Last month, Gary Taubes, the author of Good Calories, Bad Calories, and Why We Get Fat, appeared on the Dr. Oz Show to defend his stand that it is carbohydrates that make us put on weight and that lead to cardiovascular disease, not fat. You can watch the three part show online, over here.
Dr. Oz, predictably, gave him a hard time, though I found the discussion and the comparison of their opposing views illuminating. I hope you do too.
I do think it was somewhat unfair of Dr. Oz to suggest that you have to stick to a menu as boring as this one to succeed with a low-carb lifestyle:
It's certainly not what I typically eat every day. For one thing, I don't think I've ever eaten fried pork rinds for a snack, and for another, I usually stay away from cured meats like salami. I also don't fry as much as is implied in the picture. Lastly, Dr. Oz gave up a succulent-looking piece of salmon when he tried Taubes' supposed eating plan for 24 hours. If it had been me, I would have stayed with the fish. That's a suitable source of low-carb protein too. Oh, and as for blueberries and yoghurt for breakfast? Nothing wrong with that. In fact, it's one of my favourite breakfast choices.

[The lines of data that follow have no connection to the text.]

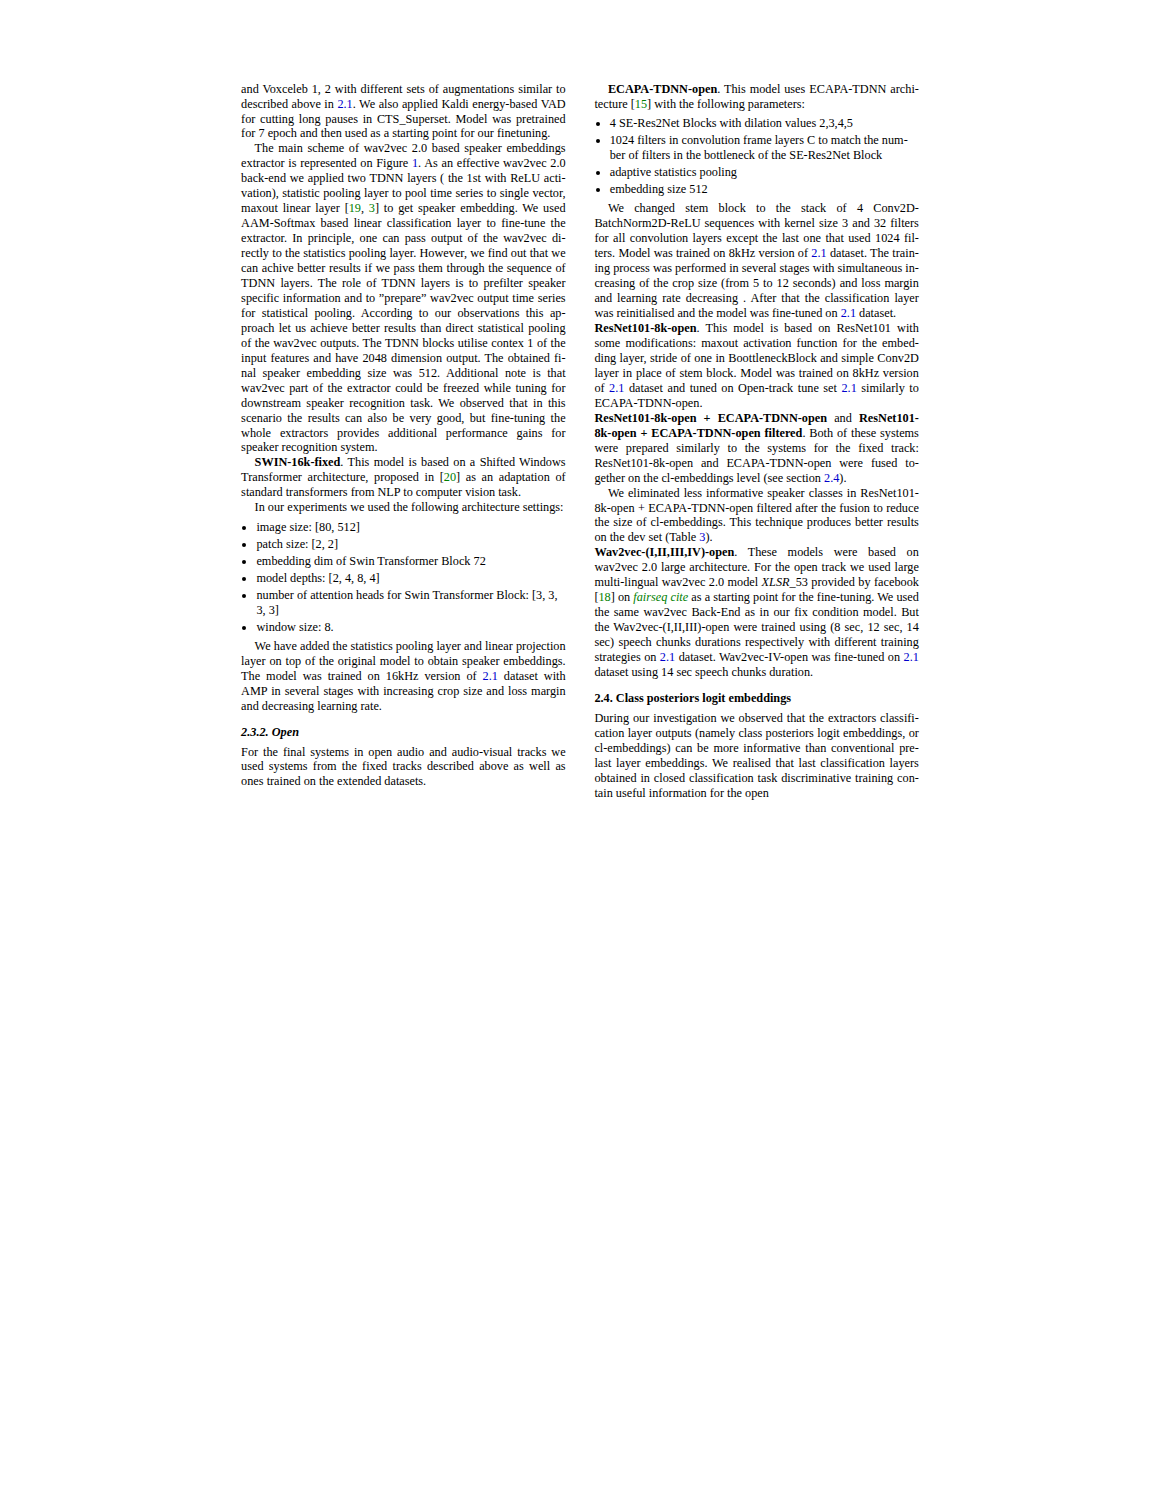and Voxceleb 1, 2 with different sets of augmentations similar to described above in 2.1. We also applied Kaldi energy-based VAD for cutting long pauses in CTS_Superset. Model was pretrained for 7 epoch and then used as a starting point for our finetuning.
The main scheme of wav2vec 2.0 based speaker embeddings extractor is represented on Figure 1. As an effective wav2vec 2.0 back-end we applied two TDNN layers ( the 1st with ReLU activation), statistic pooling layer to pool time series to single vector, maxout linear layer [19, 3] to get speaker embedding. We used AAM-Softmax based linear classification layer to fine-tune the extractor. In principle, one can pass output of the wav2vec directly to the statistics pooling layer. However, we find out that we can achive better results if we pass them through the sequence of TDNN layers. The role of TDNN layers is to prefilter speaker specific information and to ”prepare” wav2vec output time series for statistical pooling. According to our observations this approach let us achieve better results than direct statistical pooling of the wav2vec outputs. The TDNN blocks utilise contex 1 of the input features and have 2048 dimension output. The obtained final speaker embedding size was 512. Additional note is that wav2vec part of the extractor could be freezed while tuning for downstream speaker recognition task. We observed that in this scenario the results can also be very good, but fine-tuning the whole extractors provides additional performance gains for speaker recognition system.
SWIN-16k-fixed. This model is based on a Shifted Windows Transformer architecture, proposed in [20] as an adaptation of standard transformers from NLP to computer vision task.
In our experiments we used the following architecture settings:
image size: [80, 512]
patch size: [2, 2]
embedding dim of Swin Transformer Block 72
model depths: [2, 4, 8, 4]
number of attention heads for Swin Transformer Block: [3, 3, 3, 3]
window size: 8.
We have added the statistics pooling layer and linear projection layer on top of the original model to obtain speaker embeddings. The model was trained on 16kHz version of 2.1 dataset with AMP in several stages with increasing crop size and loss margin and decreasing learning rate.
2.3.2. Open
For the final systems in open audio and audio-visual tracks we used systems from the fixed tracks described above as well as ones trained on the extended datasets.
ECAPA-TDNN-open. This model uses ECAPA-TDNN architecture [15] with the following parameters:
4 SE-Res2Net Blocks with dilation values 2,3,4,5
1024 filters in convolution frame layers C to match the number of filters in the bottleneck of the SE-Res2Net Block
adaptive statistics pooling
embedding size 512
We changed stem block to the stack of 4 Conv2D-BatchNorm2D-ReLU sequences with kernel size 3 and 32 filters for all convolution layers except the last one that used 1024 filters. Model was trained on 8kHz version of 2.1 dataset. The training process was performed in several stages with simultaneous increasing of the crop size (from 5 to 12 seconds) and loss margin and learning rate decreasing . After that the classification layer was reinitialised and the model was fine-tuned on 2.1 dataset.
ResNet101-8k-open. This model is based on ResNet101 with some modifications: maxout activation function for the embedding layer, stride of one in BoottleneckBlock and simple Conv2D layer in place of stem block. Model was trained on 8kHz version of 2.1 dataset and tuned on Open-track tune set 2.1 similarly to ECAPA-TDNN-open.
ResNet101-8k-open + ECAPA-TDNN-open and ResNet101-8k-open + ECAPA-TDNN-open filtered. Both of these systems were prepared similarly to the systems for the fixed track: ResNet101-8k-open and ECAPA-TDNN-open were fused together on the cl-embeddings level (see section 2.4).
We eliminated less informative speaker classes in ResNet101-8k-open + ECAPA-TDNN-open filtered after the fusion to reduce the size of cl-embeddings. This technique produces better results on the dev set (Table 3).
Wav2vec-(I,II,III,IV)-open. These models were based on wav2vec 2.0 large architecture. For the open track we used large multi-lingual wav2vec 2.0 model XLSR_53 provided by facebook [18] on fairseq cite as a starting point for the fine-tuning. We used the same wav2vec Back-End as in our fix condition model. But the Wav2vec-(I,II,III)-open were trained using (8 sec, 12 sec, 14 sec) speech chunks durations respectively with different training strategies on 2.1 dataset. Wav2vec-IV-open was fine-tuned on 2.1 dataset using 14 sec speech chunks duration.
2.4. Class posteriors logit embeddings
During our investigation we observed that the extractors classification layer outputs (namely class posteriors logit embeddings, or cl-embeddings) can be more informative than conventional pre-last layer embeddings. We realised that last classification layers obtained in closed classification task discriminative training contain useful information for the open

Bottom line: Dr. Oz weakens his side of the argument by suggesting that meat is all you can eat if you follow Taubes' reasoning. The reality is that there is a wealth of delicious and nutritious options when you cut starches and sugars.
Right at the end of the third part, you'll also notice Dr. Oz recommends that a better approach to weight loss is the much-touted shaving 100 calories out of your daily calorie load and sticking to a low fat menu. In a short tv show geared at least as much at entertainment value as its underlying content, it wasn't possible for Taubes to defend this. However, he addresses the shortcomings of the calorie-cutting approach to dieting in great detail in his books.
As Taubes points out, if this approach worked, everybody who wanted to lose weight would be doing it already. Has it worked for you? As my husband loves to say, if plan A doesn't work, don't try plan A again!